__To do__: What you print should match the entries exactly, only without the pictures.

Records from a collection:
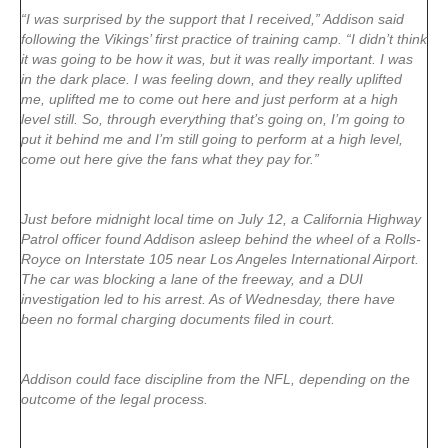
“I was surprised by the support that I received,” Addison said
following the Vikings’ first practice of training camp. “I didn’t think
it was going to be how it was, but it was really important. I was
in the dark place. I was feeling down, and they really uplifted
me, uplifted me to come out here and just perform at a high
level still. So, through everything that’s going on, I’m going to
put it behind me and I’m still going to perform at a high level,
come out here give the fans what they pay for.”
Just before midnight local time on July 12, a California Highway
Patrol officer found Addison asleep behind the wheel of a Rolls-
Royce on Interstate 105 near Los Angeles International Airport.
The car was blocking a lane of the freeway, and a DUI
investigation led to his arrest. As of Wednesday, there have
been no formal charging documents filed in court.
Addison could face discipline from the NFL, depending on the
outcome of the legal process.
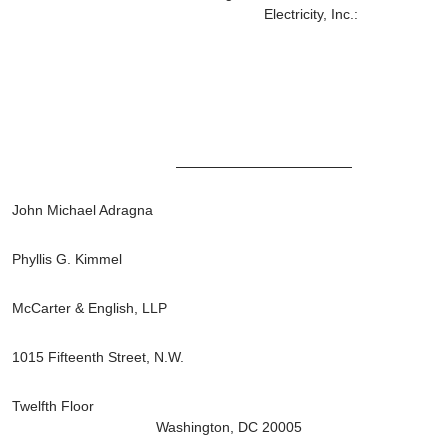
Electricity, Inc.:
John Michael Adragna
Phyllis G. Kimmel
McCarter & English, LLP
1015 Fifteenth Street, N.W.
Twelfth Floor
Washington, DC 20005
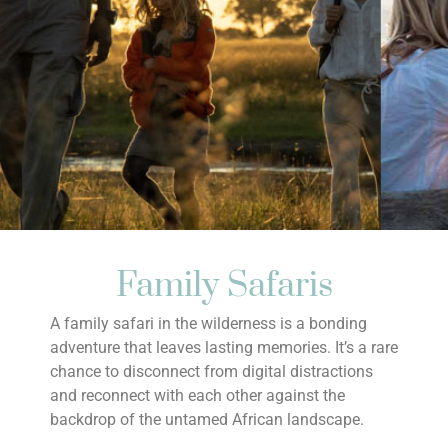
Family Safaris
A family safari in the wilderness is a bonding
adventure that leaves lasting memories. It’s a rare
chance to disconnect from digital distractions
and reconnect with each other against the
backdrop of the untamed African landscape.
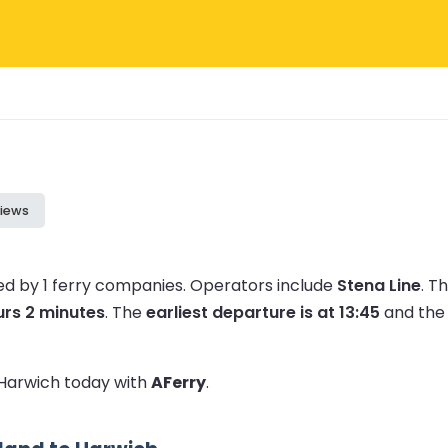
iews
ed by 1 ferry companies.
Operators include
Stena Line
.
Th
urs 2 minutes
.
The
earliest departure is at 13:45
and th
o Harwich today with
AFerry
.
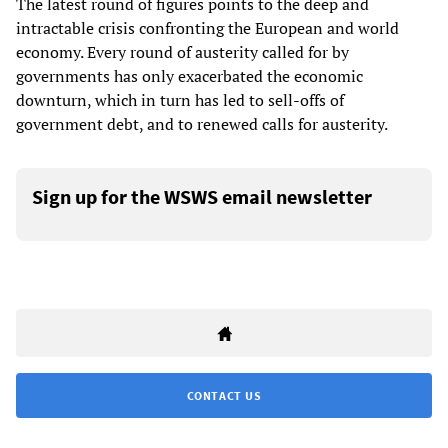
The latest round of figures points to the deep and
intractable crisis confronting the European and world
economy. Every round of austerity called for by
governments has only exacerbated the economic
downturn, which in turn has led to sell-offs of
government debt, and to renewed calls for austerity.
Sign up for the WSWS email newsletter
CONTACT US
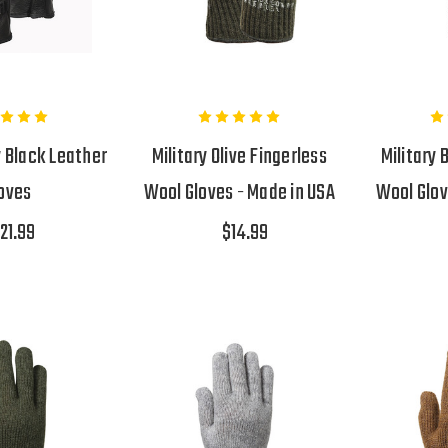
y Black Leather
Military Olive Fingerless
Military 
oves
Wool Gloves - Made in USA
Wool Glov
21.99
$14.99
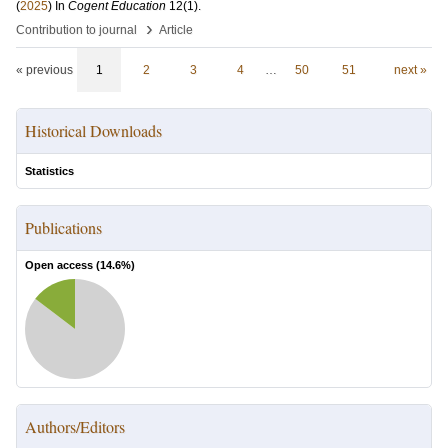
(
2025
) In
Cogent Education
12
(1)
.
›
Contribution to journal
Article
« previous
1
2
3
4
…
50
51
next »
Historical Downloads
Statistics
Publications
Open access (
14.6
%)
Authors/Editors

__Your solution__:
“I was surprised by the support that I received,” Addison said
following the Vikings’ first practice of training camp. “I didn’t think
it was going to be how it was, but it was really important. I was
in the dark place. I was feeling down, and they really uplifted
me, uplifted me to come out here and just perform at a high
level still. So, through everything that’s going on, I’m going to
put it behind me and I’m still going to perform at a high level,
come out here give the fans what they pay for.”
Just before midnight local time on July 12, a California Highway
Patrol officer found Addison asleep behind the wheel of a Rolls-
Royce on Interstate 105 near Los Angeles International Airport.
The car was blocking a lane of the freeway, and a DUI
investigation led to his arrest. As of Wednesday, there have
been no formal charging documents filed in court.
Addison could face discipline from the NFL, depending on the
outcome of the legal process.
Electricity, Inc.:
John Michael Adragna
Phyllis G. Kimmel
McCarter & English, LLP
1015 Fifteenth Street, N.W.
Twelfth Floor
Washington, DC 20005
Family Safaris
A family safari in the wilderness is a bonding
adventure that leaves lasting memories. It’s a rare
chance to disconnect from digital distractions
and reconnect with each other against the
backdrop of the untamed African landscape.
iews
ed by 1 ferry companies.
Operators include
Stena Line
.
Th
urs 2 minutes
.
The
earliest departure is at 13:45
and th
o Harwich today with
AFerry
.
The latest round of figures points to the deep and
intractable crisis confronting the European and world
economy. Every round of austerity called for by
governments has only exacerbated the economic
downturn, which in turn has led to sell-offs of
government debt, and to renewed calls for austerity.
Sign up for the WSWS email newsletter
CONTACT US
y Black Leather
Military Olive Fingerless
Military 
oves
Wool Gloves - Made in USA
Wool Glov
21.99
$14.99
(
2025
) In
Cogent Education
12
(1)
.
›
Contribution to journal
Article
« previous
1
2
3
4
…
50
51
next »
Historical Downloads
Statistics
Publications
Open access (
14.6
%)
Authors/Editors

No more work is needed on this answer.